- **ROWS**
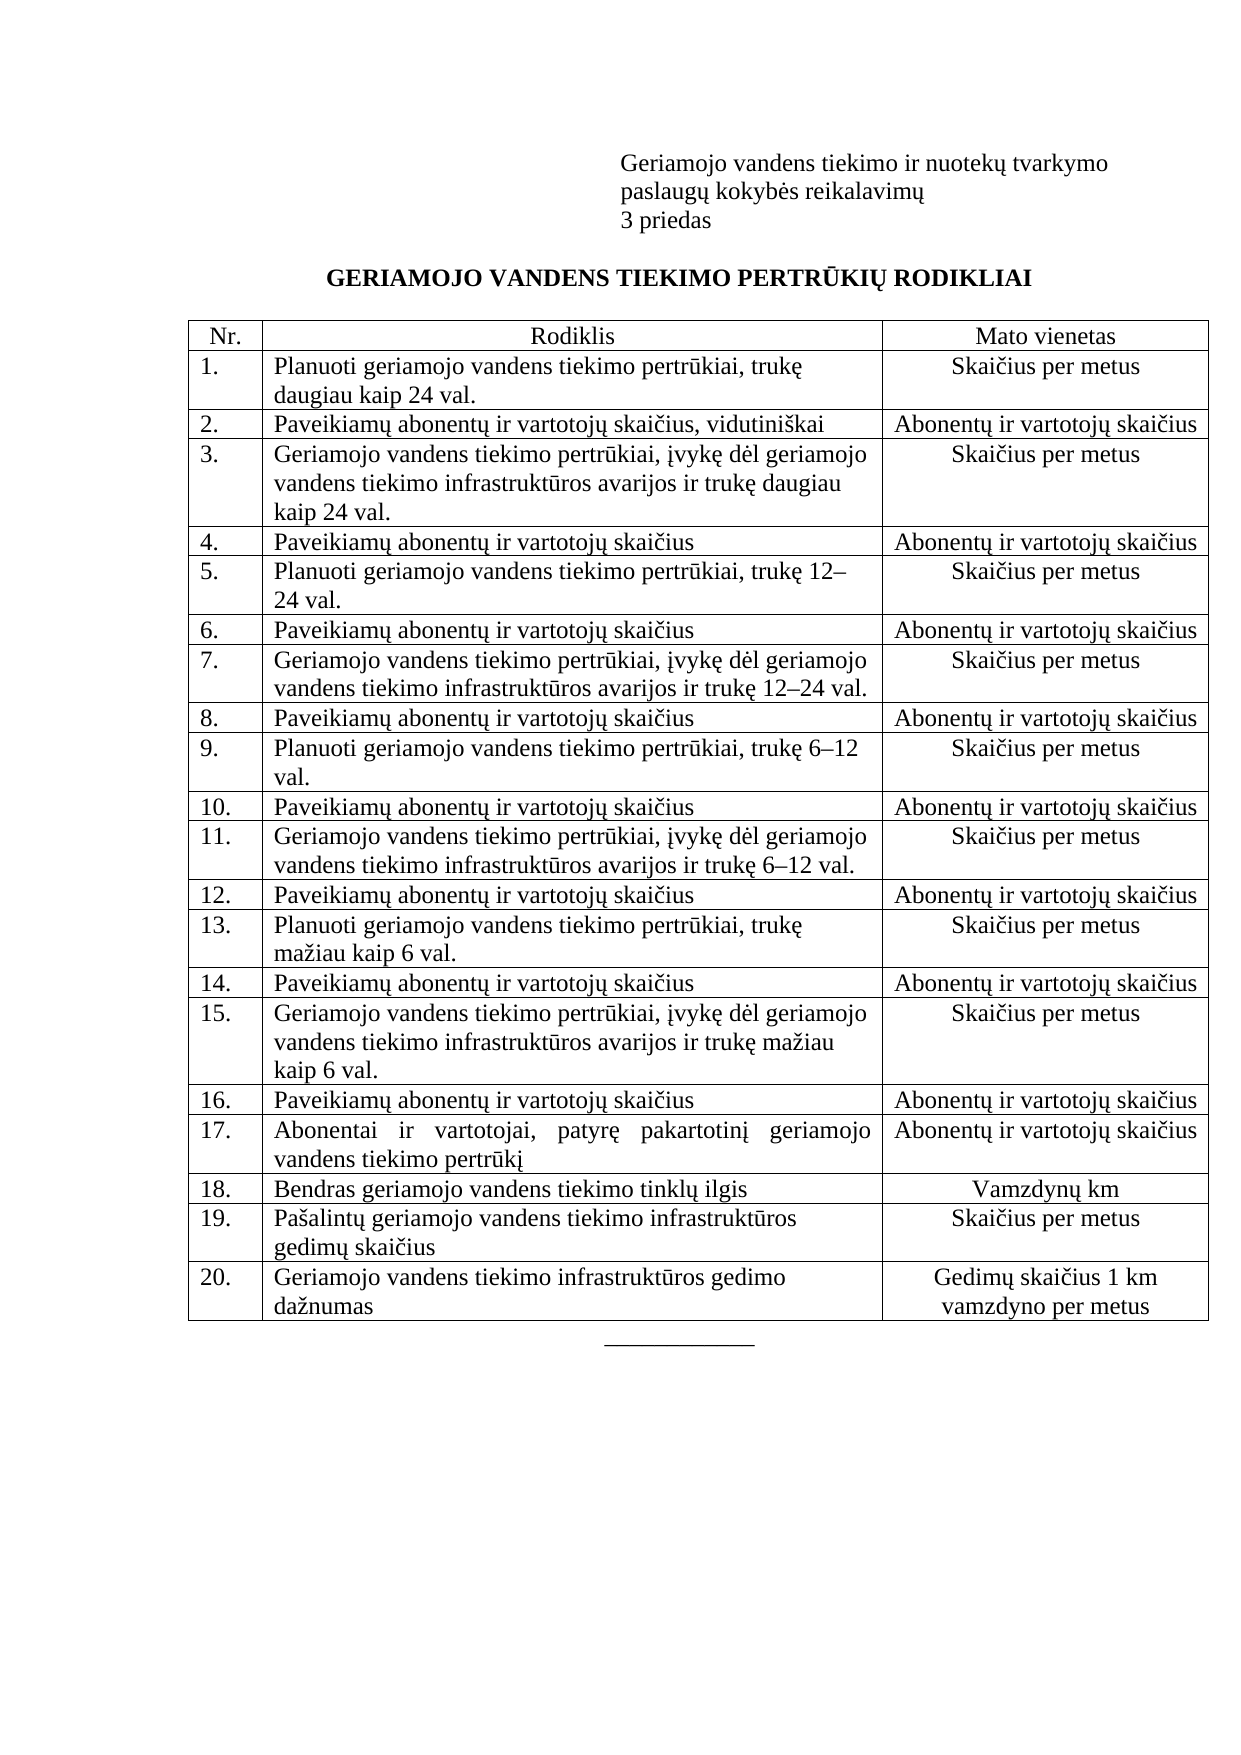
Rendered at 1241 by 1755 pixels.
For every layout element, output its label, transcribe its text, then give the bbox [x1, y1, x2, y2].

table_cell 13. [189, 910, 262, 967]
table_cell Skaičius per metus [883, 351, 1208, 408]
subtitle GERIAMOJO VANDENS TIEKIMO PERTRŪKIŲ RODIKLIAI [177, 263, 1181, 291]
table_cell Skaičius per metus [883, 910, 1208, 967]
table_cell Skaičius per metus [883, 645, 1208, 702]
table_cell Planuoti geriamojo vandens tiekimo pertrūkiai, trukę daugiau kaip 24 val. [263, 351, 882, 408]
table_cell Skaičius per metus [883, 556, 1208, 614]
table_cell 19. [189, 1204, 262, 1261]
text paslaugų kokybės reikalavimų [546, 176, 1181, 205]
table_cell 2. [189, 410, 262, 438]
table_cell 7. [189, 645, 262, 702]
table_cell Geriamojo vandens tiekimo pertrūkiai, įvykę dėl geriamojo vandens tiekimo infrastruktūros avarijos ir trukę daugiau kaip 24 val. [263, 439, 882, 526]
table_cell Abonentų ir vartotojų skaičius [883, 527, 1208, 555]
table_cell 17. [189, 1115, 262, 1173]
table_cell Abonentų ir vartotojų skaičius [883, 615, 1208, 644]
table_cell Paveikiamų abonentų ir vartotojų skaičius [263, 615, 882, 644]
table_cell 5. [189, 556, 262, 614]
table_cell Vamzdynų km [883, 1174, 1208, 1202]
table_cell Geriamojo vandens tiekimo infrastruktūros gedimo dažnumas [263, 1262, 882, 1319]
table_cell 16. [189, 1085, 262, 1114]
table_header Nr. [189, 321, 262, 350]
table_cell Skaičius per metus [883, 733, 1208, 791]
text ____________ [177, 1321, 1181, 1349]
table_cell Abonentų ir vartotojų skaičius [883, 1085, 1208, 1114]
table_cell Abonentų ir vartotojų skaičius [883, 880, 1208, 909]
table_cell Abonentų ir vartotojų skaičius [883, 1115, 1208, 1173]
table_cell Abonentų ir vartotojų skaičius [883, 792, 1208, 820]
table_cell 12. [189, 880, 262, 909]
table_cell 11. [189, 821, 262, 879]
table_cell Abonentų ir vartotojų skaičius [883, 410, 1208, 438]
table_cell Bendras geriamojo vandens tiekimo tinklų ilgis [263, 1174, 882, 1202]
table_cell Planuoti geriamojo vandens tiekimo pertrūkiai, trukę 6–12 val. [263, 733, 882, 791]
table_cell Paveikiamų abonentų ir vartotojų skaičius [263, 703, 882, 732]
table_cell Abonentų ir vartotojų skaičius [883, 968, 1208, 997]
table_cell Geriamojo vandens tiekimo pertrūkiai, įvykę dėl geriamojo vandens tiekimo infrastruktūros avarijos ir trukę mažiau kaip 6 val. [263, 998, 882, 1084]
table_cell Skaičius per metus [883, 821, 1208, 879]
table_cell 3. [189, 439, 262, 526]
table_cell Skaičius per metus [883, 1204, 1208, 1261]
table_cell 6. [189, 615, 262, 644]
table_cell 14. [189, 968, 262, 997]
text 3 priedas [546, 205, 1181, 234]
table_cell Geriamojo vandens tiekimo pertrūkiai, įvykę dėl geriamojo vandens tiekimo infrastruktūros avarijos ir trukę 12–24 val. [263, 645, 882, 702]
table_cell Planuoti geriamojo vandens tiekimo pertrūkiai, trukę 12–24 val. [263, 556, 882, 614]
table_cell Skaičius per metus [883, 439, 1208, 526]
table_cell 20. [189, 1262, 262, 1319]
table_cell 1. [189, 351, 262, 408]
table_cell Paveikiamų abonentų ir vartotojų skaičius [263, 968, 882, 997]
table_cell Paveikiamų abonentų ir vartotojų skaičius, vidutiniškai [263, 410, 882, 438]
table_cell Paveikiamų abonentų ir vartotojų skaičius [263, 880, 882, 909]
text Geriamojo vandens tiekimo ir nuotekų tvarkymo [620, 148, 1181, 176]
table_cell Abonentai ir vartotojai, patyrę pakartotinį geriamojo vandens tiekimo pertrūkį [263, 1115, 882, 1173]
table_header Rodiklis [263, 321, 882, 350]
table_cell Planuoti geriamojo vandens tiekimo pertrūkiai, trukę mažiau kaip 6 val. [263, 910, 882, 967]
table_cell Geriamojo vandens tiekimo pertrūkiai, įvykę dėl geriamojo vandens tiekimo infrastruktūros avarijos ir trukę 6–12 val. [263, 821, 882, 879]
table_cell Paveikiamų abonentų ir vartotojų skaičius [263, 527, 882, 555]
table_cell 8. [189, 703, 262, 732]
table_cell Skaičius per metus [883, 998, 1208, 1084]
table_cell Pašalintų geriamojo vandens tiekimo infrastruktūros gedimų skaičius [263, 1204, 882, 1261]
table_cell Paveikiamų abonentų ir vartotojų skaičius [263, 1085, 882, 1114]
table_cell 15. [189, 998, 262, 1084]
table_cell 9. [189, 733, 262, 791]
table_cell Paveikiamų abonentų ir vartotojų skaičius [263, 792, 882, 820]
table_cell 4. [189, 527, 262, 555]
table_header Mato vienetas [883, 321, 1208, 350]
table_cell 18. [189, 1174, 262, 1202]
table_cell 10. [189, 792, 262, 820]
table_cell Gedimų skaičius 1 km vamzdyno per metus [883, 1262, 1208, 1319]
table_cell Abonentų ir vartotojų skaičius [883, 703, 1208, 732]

- **WHAT YOU SHOULD DO**
Pull out the entries from the line containing "table_cell 13. [189, 910, 262, 967]" to the line containing "table_cell 19. [189, 1204, 262, 1261]", including both, and reproduce each one character for character.

- **EXERCISE RESPONSE**
table_cell 13. [189, 910, 262, 967]
table_cell Skaičius per metus [883, 351, 1208, 408]
subtitle GERIAMOJO VANDENS TIEKIMO PERTRŪKIŲ RODIKLIAI [177, 263, 1181, 291]
table_cell Skaičius per metus [883, 910, 1208, 967]
table_cell Skaičius per metus [883, 645, 1208, 702]
table_cell Planuoti geriamojo vandens tiekimo pertrūkiai, trukę daugiau kaip 24 val. [263, 351, 882, 408]
table_cell Skaičius per metus [883, 556, 1208, 614]
table_cell 19. [189, 1204, 262, 1261]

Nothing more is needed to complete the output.